012 Transcriptomic profiling reveals a pronounced TH22 signature in dupilumab-associated face and neck dermatitis

      Dupilumab, a therapeutic antibody that blocks the eczematous type 2 immune response in atopic dermatitis (AD), has shown efficacy in many clinical trials and real-life observational studies. Besides blepharitis and conjunctivitis, the de novo appearance of head-neck dermatitis is recognized as a distinct side effect, occurring in up to 10% of patients at any time after dupilumab initiation. Histopathological features distinct from conventional AD such as psoriasiform hyperplasia or increased numbers of ectatic capillaries suggest a drug effect, but exact underlying mechanisms remain largely unknown. We have thus profiled punch biopsies from dupilumab-associated face and neck dermatitis (DAFND) by using single-cell RNA sequencing, and compared data with untreated AD of the same region and of the trunk, as well as healthy control individuals. We found that dupilumab treatment was accompanied by normalization of IL-4/IL-13 activity markers such as CCL17, CCL18 and CCL26 in antigen-presenting cells and myofibroblasts, confirming effective inhibition of type 2 inflammation within DAFND lesions. Nevertheless, IL13 itself was still considerably increased in all AD groups, including DAFND skin. In addition, IL22, a type17/type22-associated cytokine, was significantly increased in helper T cells of DAFND compared to untreated head-neck AD and AD from the trunk.
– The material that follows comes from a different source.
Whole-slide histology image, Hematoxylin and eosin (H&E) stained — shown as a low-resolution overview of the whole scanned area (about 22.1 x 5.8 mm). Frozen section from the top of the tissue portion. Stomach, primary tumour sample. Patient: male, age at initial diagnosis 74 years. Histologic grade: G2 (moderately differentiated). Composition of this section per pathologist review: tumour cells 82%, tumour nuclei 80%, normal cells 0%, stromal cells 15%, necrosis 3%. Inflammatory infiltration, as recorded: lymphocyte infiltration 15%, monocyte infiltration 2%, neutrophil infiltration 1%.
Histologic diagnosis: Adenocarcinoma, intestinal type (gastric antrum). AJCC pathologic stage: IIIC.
By contrast, other type 17-associated mediators such as IL17A or IL26 were neither elevated in DAFND nor untreated head-neck dermatitis, while lesional skin of the trunk showed upregulation of IL26. Our data suggest that dupilumab effectively dampens conventional type 2 inflammation downstream of the IL4 receptor in a broad range of leukocytes and stromal cells within DAFND lesions, but with concomitant upregulation of type 22-associated T-cell derived inflammation, which might be the key drivers of this dupilumab-associated side effect.